18 februari 1989

Bron: Archief Cornets de Groot.

Om elf uur vanmorgen al zat ik met Verboon1 te schaken. Maar hij kreeg bezoek: mensen die iets van Schoonhoven2 wilden zien en kopen. Praatgrage lui, Hollanders die in Zwitserland wonen, die artistiek Europa van heel nabij kennen. Verboon stelde me voor als schrijver en zei iets over Istanboel, tropenjaren3 en een vliegend tapijt.4 Een vliegend tapijt! Daar hadden ook zij eens mee te maken gehad, zeiden ze. En met P., de wereldberoemde en van Daidalos’ kunst bezeten kunstenaar, die met zijn moeder in een piepklein huisje woont. Ze zijn heel zuinig, die twee; ze gooien nooit iets weg. Ze delen het huis met een aantal beo’s en papegaaien, die in alle vrijheid door de kamer fladderen. Bezoekers moeten zich tegen duikaanvallen beschermen, want die beesten schijten natuurlijk waar ze gaan of vliegen.

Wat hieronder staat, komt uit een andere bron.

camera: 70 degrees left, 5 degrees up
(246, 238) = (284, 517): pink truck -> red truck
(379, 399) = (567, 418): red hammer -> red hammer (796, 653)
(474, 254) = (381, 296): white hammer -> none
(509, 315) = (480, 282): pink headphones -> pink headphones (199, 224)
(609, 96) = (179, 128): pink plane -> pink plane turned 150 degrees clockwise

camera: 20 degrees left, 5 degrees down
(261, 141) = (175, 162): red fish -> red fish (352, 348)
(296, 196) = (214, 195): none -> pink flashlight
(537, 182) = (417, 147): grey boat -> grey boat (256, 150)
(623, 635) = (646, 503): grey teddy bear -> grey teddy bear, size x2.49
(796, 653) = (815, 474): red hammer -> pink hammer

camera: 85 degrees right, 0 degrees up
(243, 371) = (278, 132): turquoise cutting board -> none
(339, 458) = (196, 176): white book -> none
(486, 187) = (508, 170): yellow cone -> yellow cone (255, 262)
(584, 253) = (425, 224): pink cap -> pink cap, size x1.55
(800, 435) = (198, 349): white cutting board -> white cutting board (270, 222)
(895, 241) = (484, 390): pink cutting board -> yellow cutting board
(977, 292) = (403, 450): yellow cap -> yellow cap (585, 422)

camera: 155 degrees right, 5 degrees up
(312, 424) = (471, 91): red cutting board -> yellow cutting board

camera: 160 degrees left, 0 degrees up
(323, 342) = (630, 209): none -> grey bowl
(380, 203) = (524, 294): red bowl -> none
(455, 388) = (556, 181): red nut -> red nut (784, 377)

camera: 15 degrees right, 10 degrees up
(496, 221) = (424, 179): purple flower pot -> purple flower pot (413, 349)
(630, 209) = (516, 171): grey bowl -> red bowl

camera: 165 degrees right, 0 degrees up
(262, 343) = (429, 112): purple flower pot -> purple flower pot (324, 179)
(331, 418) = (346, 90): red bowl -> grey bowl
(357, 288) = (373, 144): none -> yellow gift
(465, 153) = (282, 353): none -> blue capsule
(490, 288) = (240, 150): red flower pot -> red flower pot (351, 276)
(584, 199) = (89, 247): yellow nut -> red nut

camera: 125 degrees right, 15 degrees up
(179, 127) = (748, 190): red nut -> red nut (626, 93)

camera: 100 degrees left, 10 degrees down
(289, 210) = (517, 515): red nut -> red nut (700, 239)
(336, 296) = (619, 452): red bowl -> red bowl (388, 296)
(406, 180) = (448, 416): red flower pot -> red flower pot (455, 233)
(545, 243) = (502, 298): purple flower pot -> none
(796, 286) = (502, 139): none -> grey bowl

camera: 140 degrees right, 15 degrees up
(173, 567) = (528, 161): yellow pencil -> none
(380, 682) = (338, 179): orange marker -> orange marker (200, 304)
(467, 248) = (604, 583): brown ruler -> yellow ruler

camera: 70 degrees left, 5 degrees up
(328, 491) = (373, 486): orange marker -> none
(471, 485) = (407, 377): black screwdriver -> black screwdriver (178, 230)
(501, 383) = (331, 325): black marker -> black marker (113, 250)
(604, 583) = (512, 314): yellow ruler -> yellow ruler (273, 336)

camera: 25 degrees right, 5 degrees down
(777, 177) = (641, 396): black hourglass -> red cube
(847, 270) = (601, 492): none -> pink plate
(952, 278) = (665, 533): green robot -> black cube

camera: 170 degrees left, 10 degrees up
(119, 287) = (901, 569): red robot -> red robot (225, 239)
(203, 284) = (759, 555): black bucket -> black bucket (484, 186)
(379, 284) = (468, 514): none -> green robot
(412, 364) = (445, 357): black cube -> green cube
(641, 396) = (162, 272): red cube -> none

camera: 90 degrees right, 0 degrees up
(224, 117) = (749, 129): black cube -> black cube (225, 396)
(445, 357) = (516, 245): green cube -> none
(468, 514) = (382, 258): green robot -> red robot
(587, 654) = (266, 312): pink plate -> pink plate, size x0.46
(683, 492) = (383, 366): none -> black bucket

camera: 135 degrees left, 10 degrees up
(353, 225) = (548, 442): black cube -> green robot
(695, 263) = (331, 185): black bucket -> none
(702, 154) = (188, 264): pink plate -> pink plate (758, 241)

Op een dag kreeg de kunstenaar bezoek van de directeur van een museum uit S, (BRD) met de vraag of hij iets voor dat museum had. Nee, maar dat wilde hij wel heel speciaal voor dat museum maken: een vliegend tapijt zou het worden. Hij vond in de kamer een kleedje, stijf gescheten door die vogels, zette er een achttal ventilatoren onder en werkelijk: het kleedje kwam door al dat geweld van de grond, een decimeter zeker. Het werd voor dertigduizend D.M. van de hand gedaan. Het had met míjn vliegend tapijt niet veel te maken, maar de directeur was opgetogen en ik ben het nu ook.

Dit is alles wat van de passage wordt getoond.